I screenprinted the covers and they're pretty ridiculous looking with us literally taking a piss on a grave. We went to went to the graveyard by where Matt was living in New Jersey.

Matt Wechter We would name every record after a song on a previous record. I thought it was funny.

Paul D’Elia We did that with every record and all that leads to confusion in my brain about what’s what with this band. We intentionally made it stupidly confusing…It's almost like the record version of “who's on first.”

Matt Wechter We covered High Time by the Zero Boys at the end of Death of the Party. I had Dave from Tear It Up and Andrew from Cut the Shit come sing on it. They sing that song. I don’t sing on it.
That’s the last one that Paul played on. When we were recording it, Paul was going into a different phase in his life and didn’t want to do it anymore.

Paul D’Elia I was done with school. I just got Married. I was back in New Jersey and I was really on this thing where I really wanted to have a normal job, be responsible. I don't want to go on tours anymore. I was trying to re-focus myself.
I thought that would be it, but he decided to keep doing it, which was fine.


Matt Wechter In a way, we were the last band standing.
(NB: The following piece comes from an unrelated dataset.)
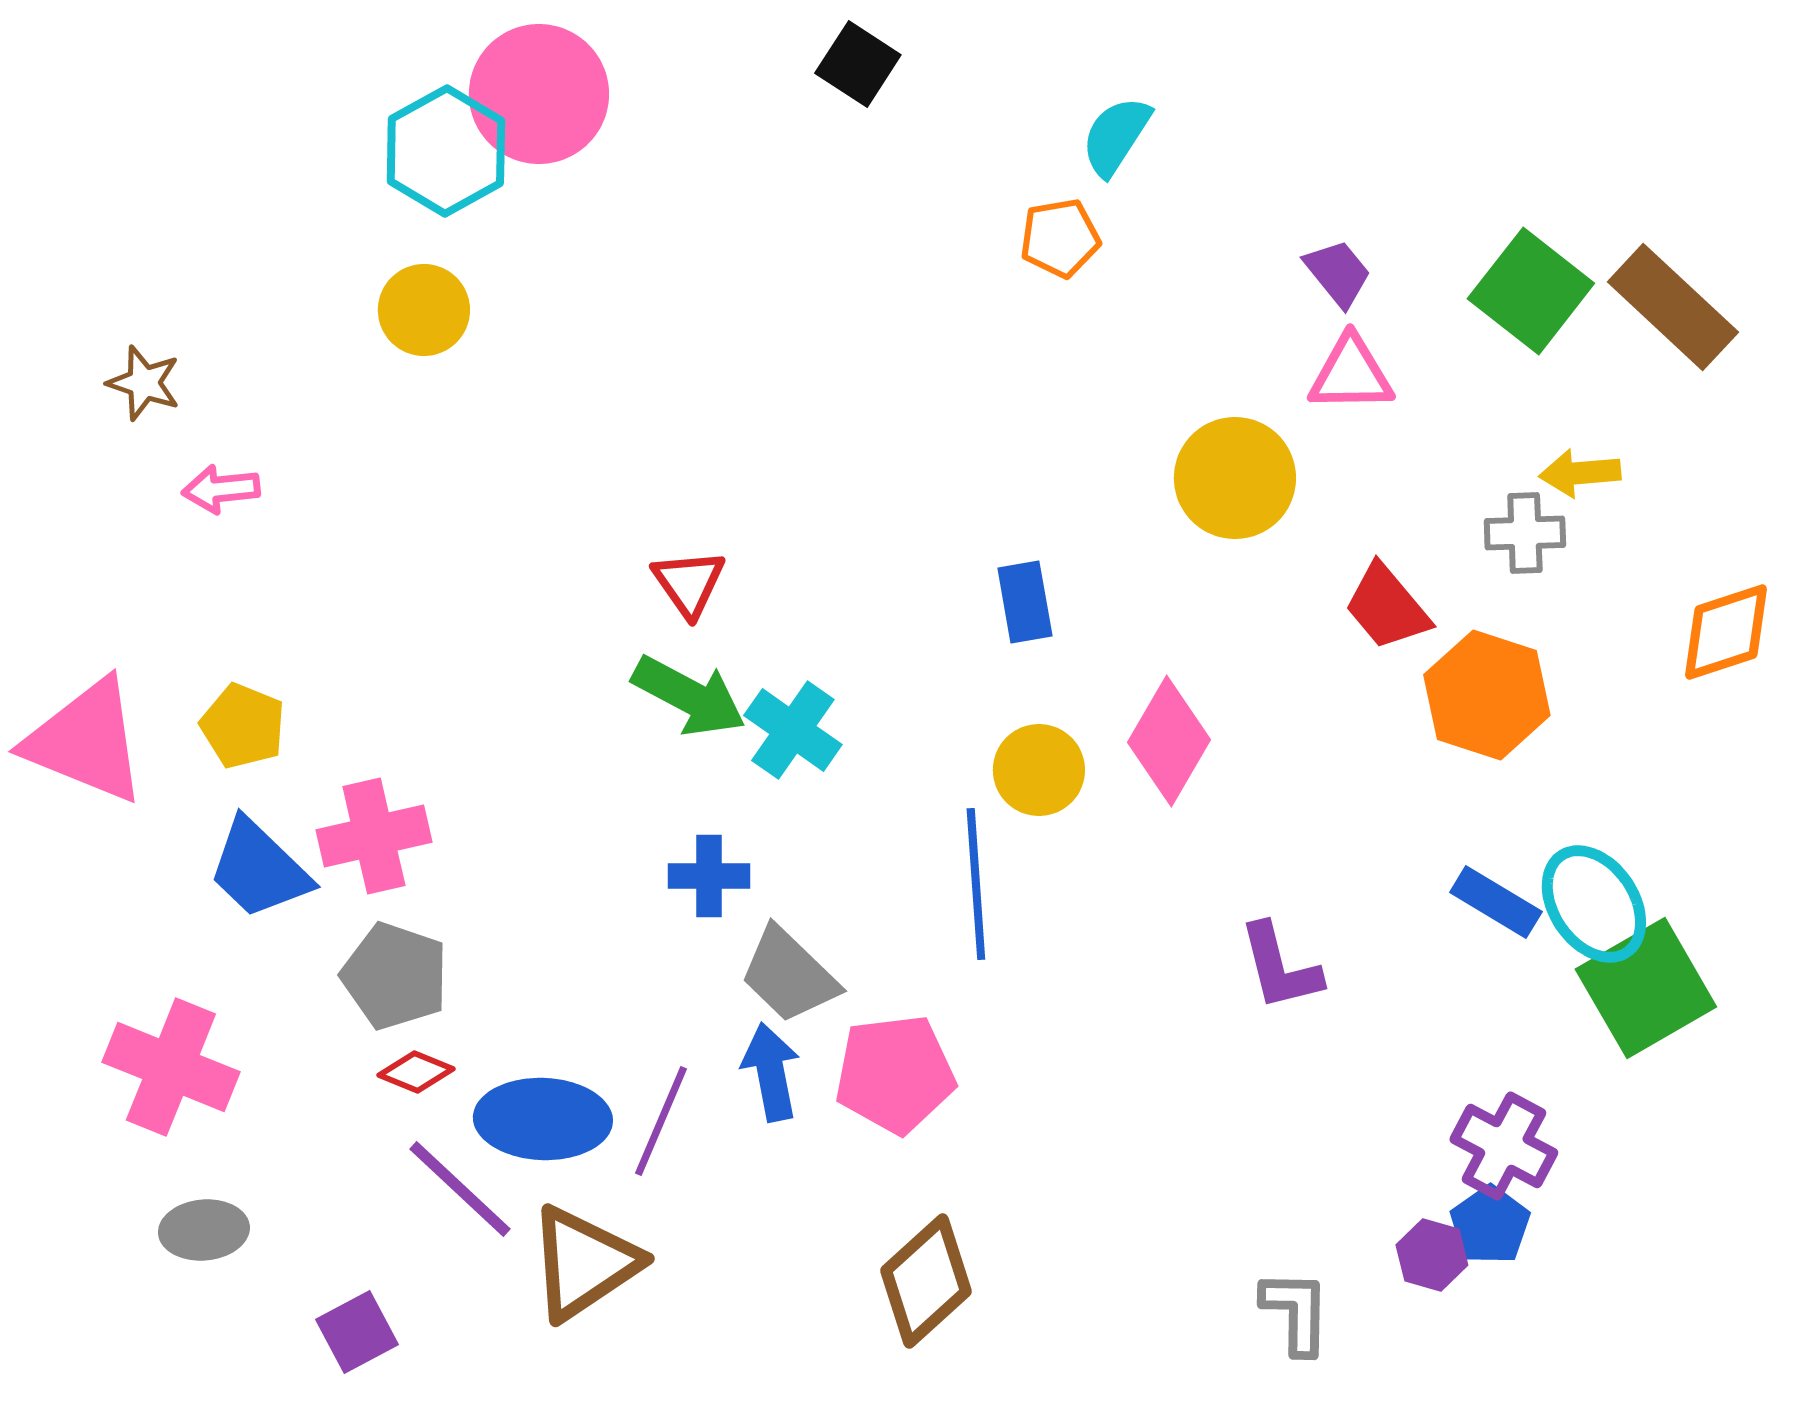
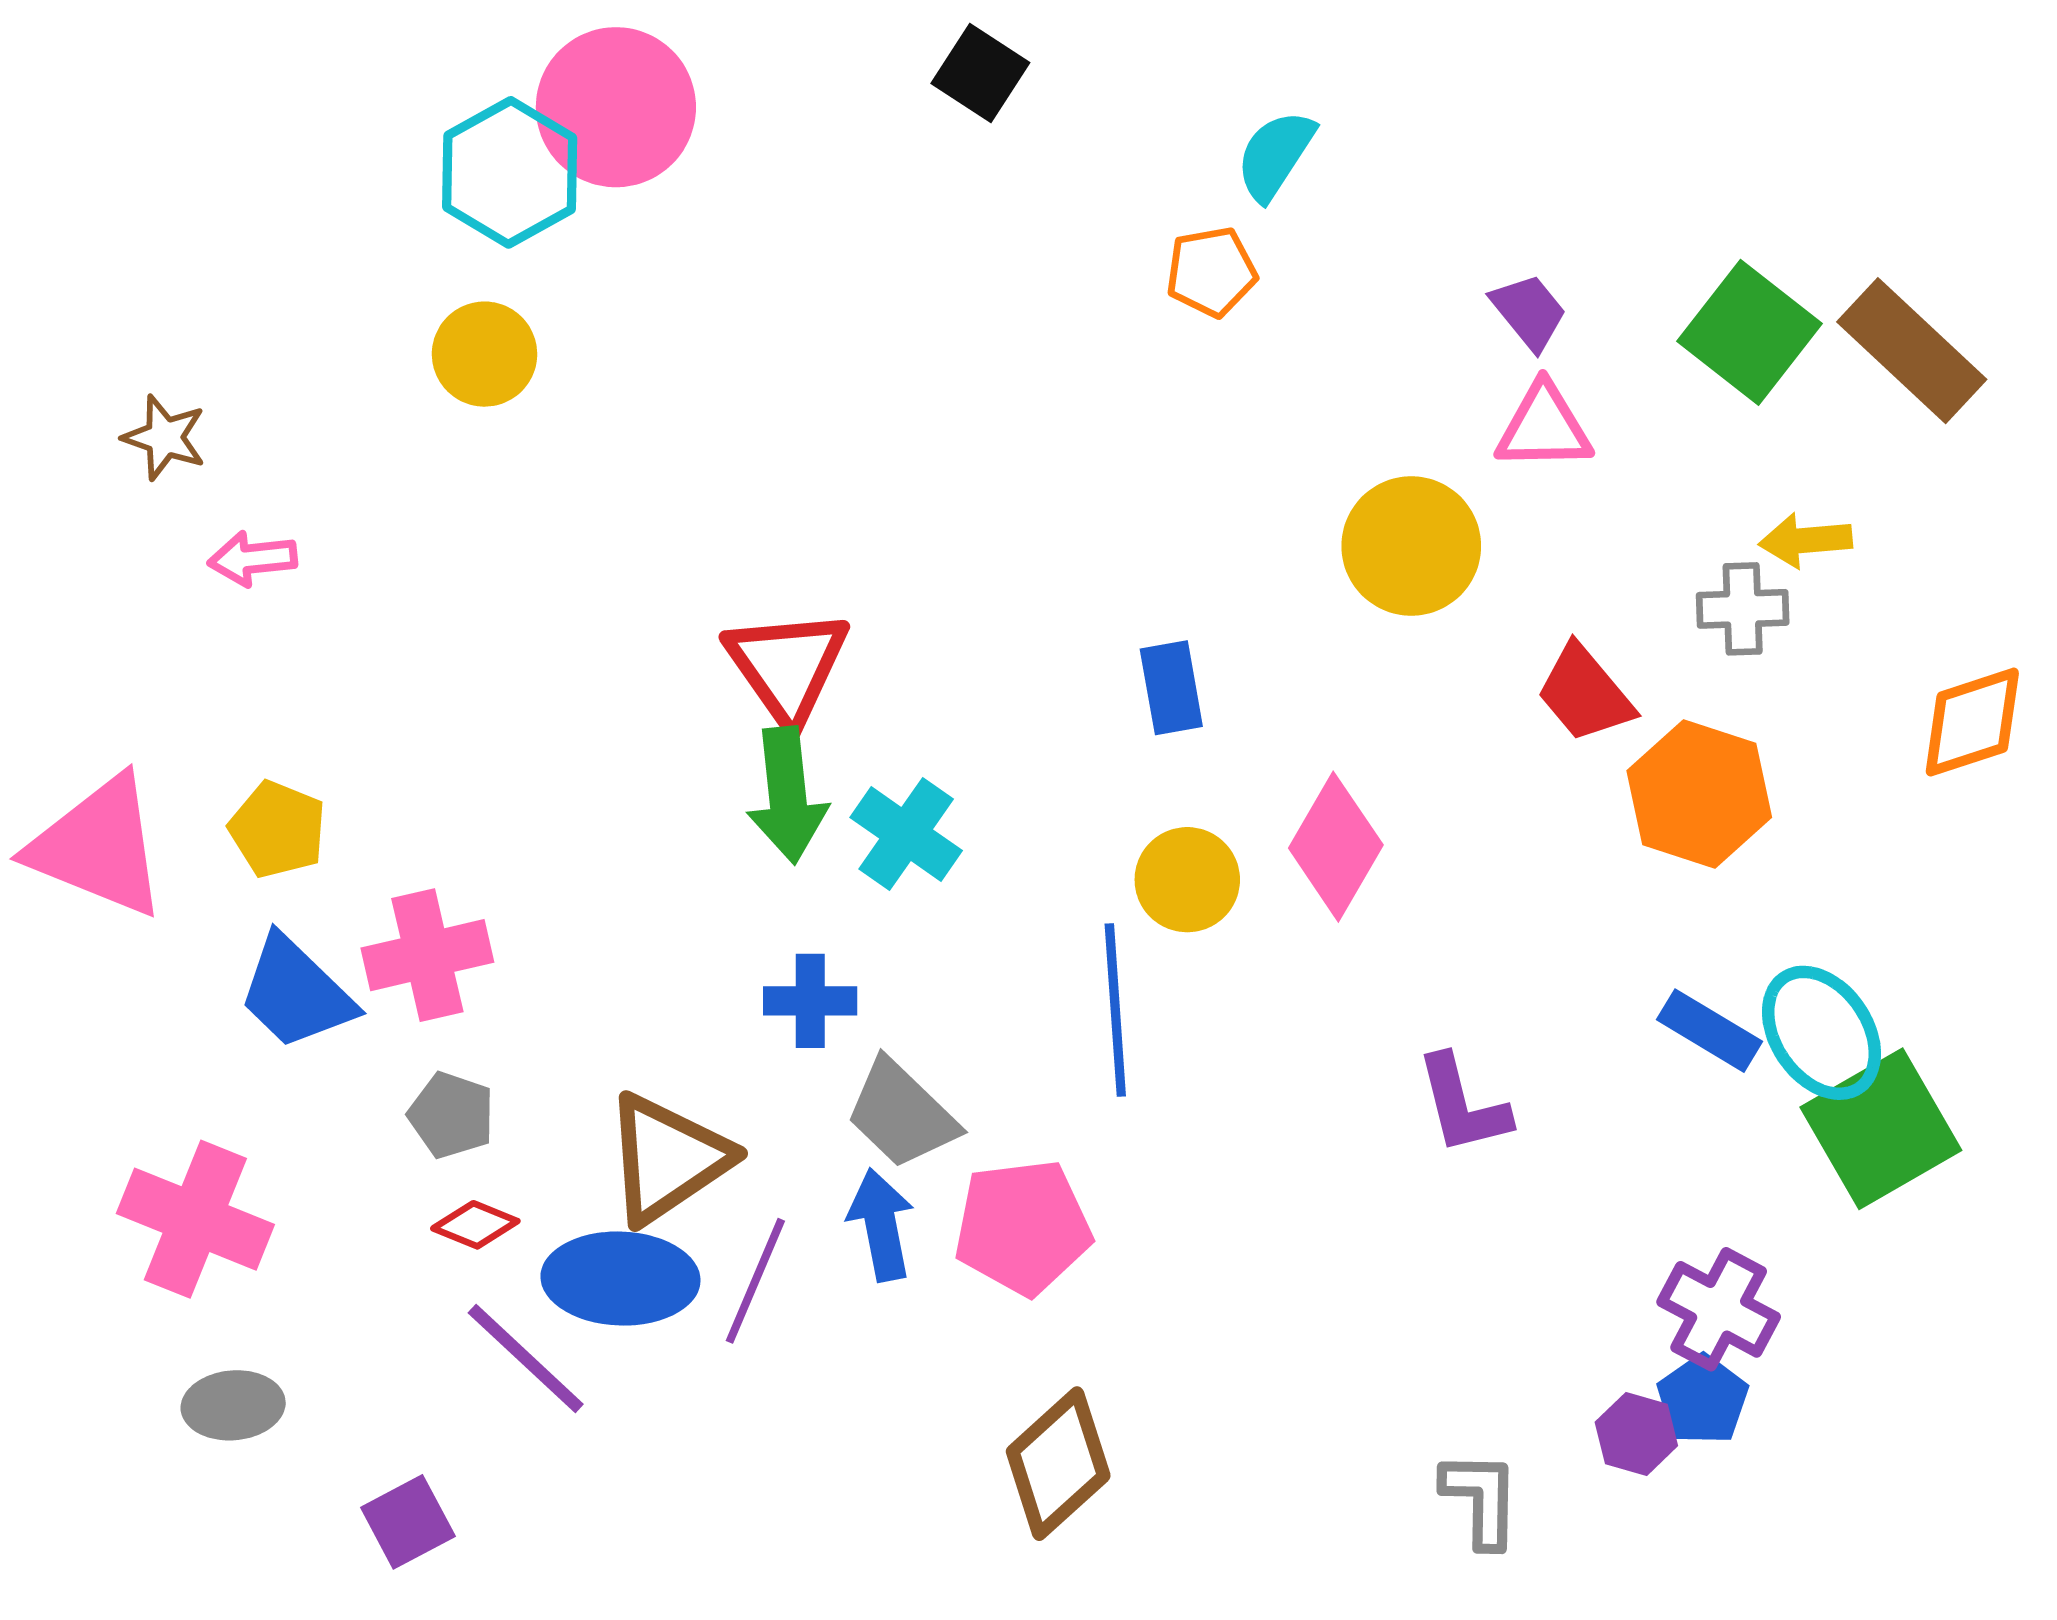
red triangle: (689, 583) -> (787, 666), size x1.5
green arrow: (689, 696) -> (787, 795), turned 56
gray pentagon: (395, 976) -> (451, 1115), size x0.7
brown triangle: (584, 1263) -> (667, 1159), moved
Everybody else who was in Tear It Up who were doing bands weren’t doing what we were doing…It was almost back to the Dead Nation days. People didn’t want to book us in New Jersey.

Pete Hilton I just wanted to play and I loved Matt. He was really supportive. He was just a great guy to me, even though he still has an attitude. That guy’s a dick in an endearing way.

Matt Wechter That was the cool thing, I had that band.

John Devlin It was just a band that I was in. It didn’t carry any weight. The same way that being in Down In Flames was my thing, so I loved it and being in Tear It Up was being in what was then my favorite band, so I loved it. Being in The Rites was being in a band. It was me playing bass in a band, which was my way of being able to do something else because I played guitar in two other bands.

Pete Hilton I didn’t expect us to do anything. If someone was asking me to play drums and record it, I was down, especially if it was those guys.

Matt Wechter The Rites never broke up, we just stopped doing it. To this day, we always joke around, “yo, are we gonna play a show?”

Paul D’Elia It really was like we’re gonna do this thing and people probably won't like it but who gives a shit.